Theme: The Beginning and End of John’s Gospel
In this week’s lessons, we look at Jesus’ conversation with Peter in John 21, where he restores Peter after his denial, and commissions him for useful service.
Scripture: John 21:15-22
Here in John 21 we come to Peter. Now this, of course, is not the first time he has appeared in this Gospel, but here in this chapter we have the most important incident involving Peter that the Apostle John records. I suppose a few words about this chapter are in order as we begin, because it does seem a strange chapter. To anybody who’s made his or her way through the Gospel to this point, it seems to be something just tacked on. Now that is not what is really happening. It does belong here. The problem really is that we sense that we’ve reached a great climax at the end of chapter 20, in verse 28, when Thomas says to Jesus, “My Lord and my God.” That’s what it’s all been leading to.
And John points that out in case we’ve missed it, because the final verses of the chapter say that he has chosen to include in this Gospel the things that he has in order that you might be led to that same confession as well. The reason we are told about Jesus Christ is that we might believe that he is indeed the Christ, the Son of God, and that by believing we might have life in his name. So we are called to make the same profession that Thomas made.
Now with that kind of a peak and that kind of a climax, we look at this chapter and we ask why in the world is that here? If we were to expect anything at this point, it would be an account of the ascension. And yet, John doesn’t tell about it.
Well, I want to suggest that the key to understanding this chapter is to recognize that it is parallel to the first part of chapter 1. If you outline the Gospel the way some people do, you find a prologue in John 1:1-18, and then the body of the Gospel divided into two parts. The first is what is called the Book of Signs, including chapters 1-12, and the second part, known as the Book of the Passion, which is chapters 13-20. And then at the very end, chapter 21, you have an epilogue. So the epilogue at the end parallels the prologue at the beginning.
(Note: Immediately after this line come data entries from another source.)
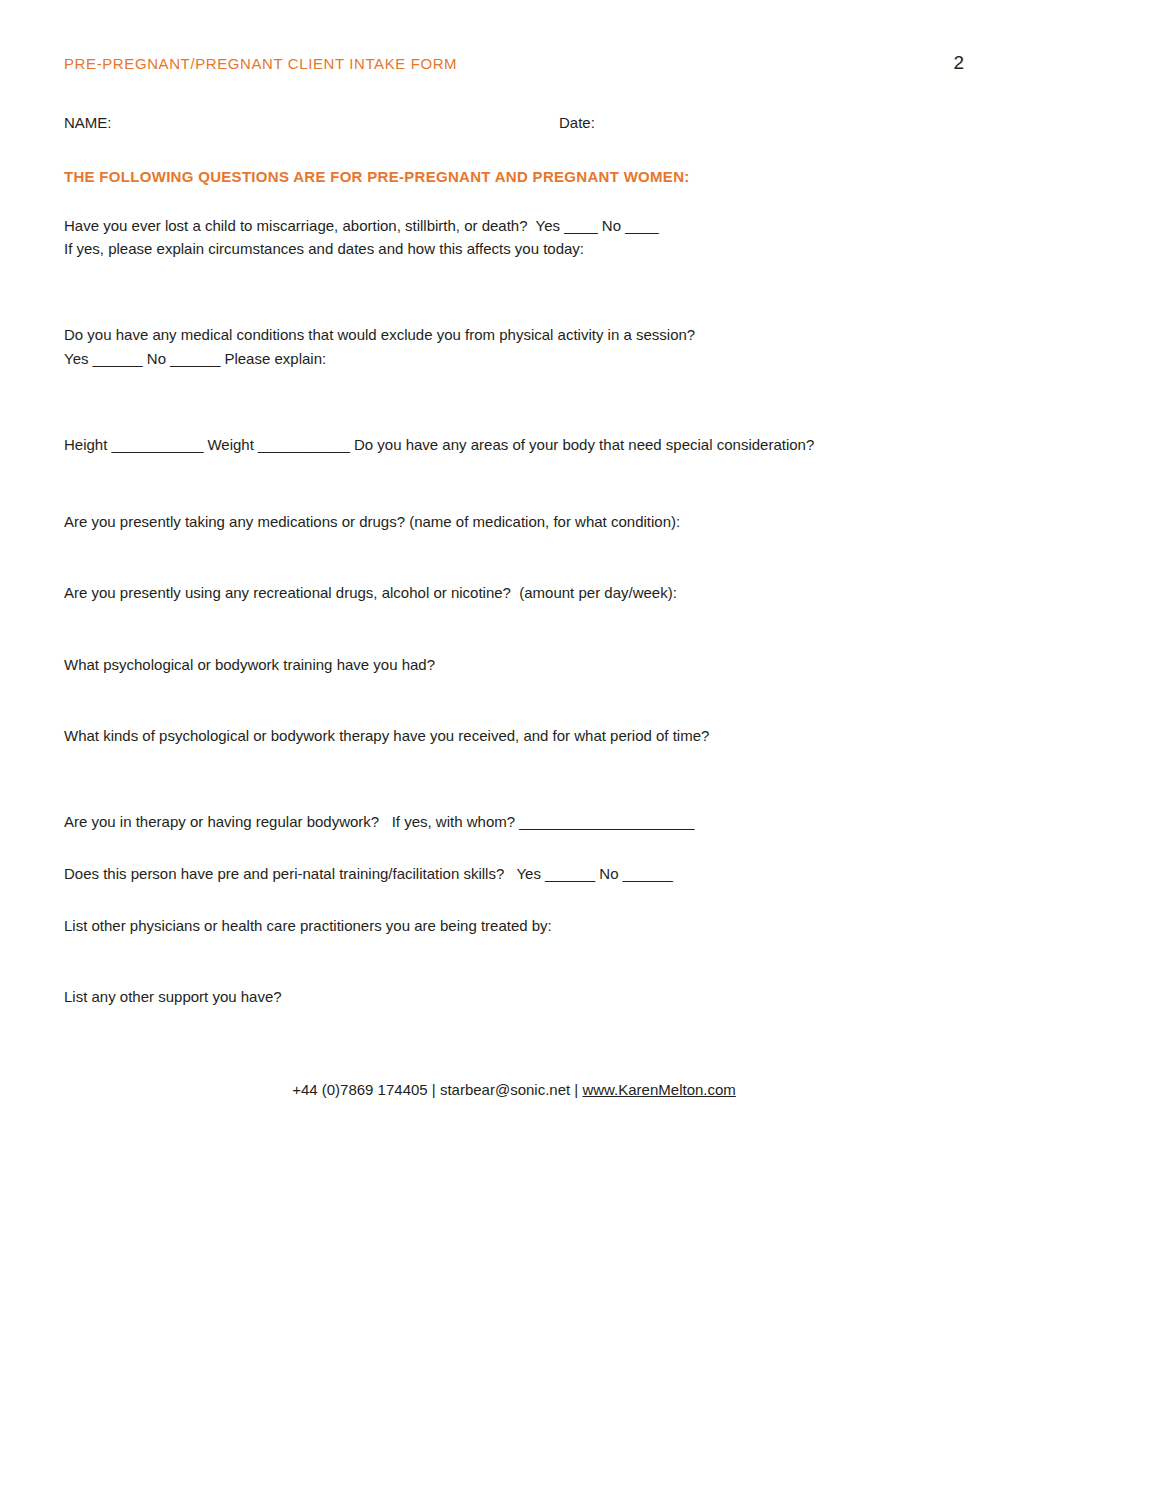Pre-Pregnant/Pregnant Client Intake Form
2
NAME:
Date:
The following questions are for pre-pregnant and pregnant women:
Have you ever lost a child to miscarriage, abortion, stillbirth, or death? Yes ____ No ____
If yes, please explain circumstances and dates and how this affects you today:
Do you have any medical conditions that would exclude you from physical activity in a session?
Yes ______ No ______ Please explain:
Height ___________ Weight ___________ Do you have any areas of your body that need special consideration?
Are you presently taking any medications or drugs? (name of medication, for what condition):
Are you presently using any recreational drugs, alcohol or nicotine? (amount per day/week):
What psychological or bodywork training have you had?
What kinds of psychological or bodywork therapy have you received, and for what period of time?
Are you in therapy or having regular bodywork? If yes, with whom? _____________________
Does this person have pre and peri-natal training/facilitation skills? Yes ______ No ______
List other physicians or health care practitioners you are being treated by:
List any other support you have?
+44 (0)7869 174405 | starbear@sonic.net | www.KarenMelton.com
And yet, it’s not just in the structure that this is significant. You see an important thematic connection as well. In the prologue you have reference not only to the incarnation, but also to the preincarnate existence of Jesus Christ, the Word. What does chapter 21 tell us? Well, that is a post-resurrection ministry of Jesus Christ. Now when you begin to pick up what is happening here, you begin to see that what is put here in chapter 21 is a picture of what Jesus Christ is continuing to do in his church now during the present age. So in the prologue you have what he was doing before he came to earth, in the body of the Gospel you have a description of what he did while he was here, and then in chapter 21, the epilogue, what he’s doing after his resurrection, and also now after he has ascended into heaven. What he is doing, both after his resurrection and now from his throne in heaven, is teaching things that are lessons for us as we live now in the church age.
You might ask what’s in this chapter. You can divide it up in different ways, but there are a few lessons that are obvious. First of all, there’s the lesson that is an illustration of John 15:5. In the fifteenth chapter Jesus told his disciples that he is the vine, they are the branches, and they have to be in him to be fruitful. Then he put it negatively. He went on to say that without him they can do nothing.
That’s what we have here. There are the disciples going out to fish and they fish all night. They’re accomplished, experienced fishermen, yet they catch nothing. You see, as Jesus said in John 15, “Apart from me you can do nothing.”
What is said to be the climax of John 20, and how does that fit with why John says his Gospel was written?
What thematic connection is made between the prologue of John 1 and the epilogue of John 21?
What is the first lesson drawn from chapter 21?